Less control Over Pricing and Brand Image:
In the absence of a local presence, MCR may find it difficult to maintain a strong brand
image and regulate product pricing in Japan, which could have an effect on consumer
perception and market positioning.
These two options both have their advantages and disadvantages, it is important to know
what are the pros and cons of their ideas before deciding which strategy is better. Also,
MCR should do market research in Japan to better understand consumer preferences,
competition, and market dynamics. In addition, utilizing local expertise through
partnerships or collaborations might increase the probability of success in the Japanese
specialty coffee market.
3. Evaluation: Considering MCR's resources, industry, and target market, which option
seems most viable? Why? Are there any potential risks associated with this option?
Given MCR's resources, industry position, and target market in Japan, partnering for
local production, appears to be a feasible expansion strategy. This option has different
advantages that are in line with MCR's goals and characteristics of the Japanese market.
Loss of Control: Collaboration with a local partner may result in a loss of control over the
final product's quality and brand representation. Maintaining the quality and brand
integrity would be crucial.
Profit Sharing: Sharing profit with local partner can have an impact on MCR's overall
profitability in Japan. There should be a clear agreement between them regarding the
profit-sharing agreements before they start with the partnership.
Companies usually choose partnerships or joint ventures when expanding into new
market due to the difficulties of international operations and the need for local expertise.
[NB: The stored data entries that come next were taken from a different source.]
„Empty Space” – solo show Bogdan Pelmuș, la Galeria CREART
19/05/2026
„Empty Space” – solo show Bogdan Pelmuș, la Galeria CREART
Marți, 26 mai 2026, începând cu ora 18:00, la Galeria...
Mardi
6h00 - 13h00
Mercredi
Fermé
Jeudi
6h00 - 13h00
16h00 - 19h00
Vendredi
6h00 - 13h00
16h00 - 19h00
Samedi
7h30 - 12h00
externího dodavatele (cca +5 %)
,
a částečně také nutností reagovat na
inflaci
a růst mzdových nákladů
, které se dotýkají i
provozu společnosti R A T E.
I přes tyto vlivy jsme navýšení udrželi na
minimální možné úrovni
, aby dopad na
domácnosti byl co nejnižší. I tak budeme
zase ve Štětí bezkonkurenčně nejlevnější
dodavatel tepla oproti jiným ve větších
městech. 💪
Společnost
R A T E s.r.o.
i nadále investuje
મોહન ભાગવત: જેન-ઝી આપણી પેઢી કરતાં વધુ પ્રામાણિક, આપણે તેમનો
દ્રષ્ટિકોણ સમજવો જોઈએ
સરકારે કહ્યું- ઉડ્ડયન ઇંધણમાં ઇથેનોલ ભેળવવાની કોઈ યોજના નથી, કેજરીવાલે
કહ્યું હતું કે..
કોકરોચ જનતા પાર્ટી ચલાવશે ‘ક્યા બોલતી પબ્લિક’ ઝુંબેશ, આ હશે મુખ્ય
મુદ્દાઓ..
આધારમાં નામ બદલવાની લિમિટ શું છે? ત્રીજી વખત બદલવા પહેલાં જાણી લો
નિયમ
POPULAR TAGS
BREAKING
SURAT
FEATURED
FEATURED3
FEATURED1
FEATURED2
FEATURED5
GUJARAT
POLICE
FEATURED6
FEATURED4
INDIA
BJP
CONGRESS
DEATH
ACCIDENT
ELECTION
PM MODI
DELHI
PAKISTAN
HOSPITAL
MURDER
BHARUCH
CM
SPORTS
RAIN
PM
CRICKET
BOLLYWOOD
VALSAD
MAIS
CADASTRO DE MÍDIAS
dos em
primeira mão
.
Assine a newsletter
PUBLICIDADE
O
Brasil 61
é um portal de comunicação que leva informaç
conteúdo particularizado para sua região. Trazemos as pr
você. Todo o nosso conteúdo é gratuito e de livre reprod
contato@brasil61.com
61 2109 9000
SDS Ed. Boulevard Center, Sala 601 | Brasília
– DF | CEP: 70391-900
MCR could benefit from creating strategic collaborations with respected Japanese coffee
roasters who share their dedication to quality and ethical sourcing. By combining MCR's
roasting and innovation expertise with the local partner's market knowledge, production
capacity, and marketing networks, MCR can develop a significant position in Japan's
specialty coffee market while reducing market entry risks.
1.Work Culture:
Understanding local work culture is crucial for effective human resource management.
Tailoring marketing strategies to local consumer behavior enhances customer
engagement and brand loyalty. Recognizing differences in communication styles,
including language barriers and non-verbal cues, improves business interactions.
2. Legal Environment
Familiarize with local laws on business operations, labor, taxation, and environmental
standards to ensure compliance and avoid legal issues. Understand local IP laws to
protect intellectual property and prevent infringements. Ensure contracts adhere to local
legal standards, including dispute resolution mechanisms.
3.Economic Environment:
Assess economic stability and growth prospects in the target market to mitigate risks
during downturns. Monitor currency exchange rates, especially for foreign transactions,
as fluctuations can affect profitability. Evaluate the cost of labor, materials, and
operational expenses to ensure alignment with the company's financial objectives.
4.Political Environment:
Political stability is essential as changes in government policies can affect business
operations. Understanding the political climate helps anticipate potential risks.
Additionally, tariffs, trade agreements, and import/export regulations impact the
feasibility and cost of doing business in new markets.
5. Technological Environment:
Assess technological infrastructure quality and availability, including internet
connectivity and transportation systems. Understand local market openness to new
technologies, which influences product adoption and market penetration strategies.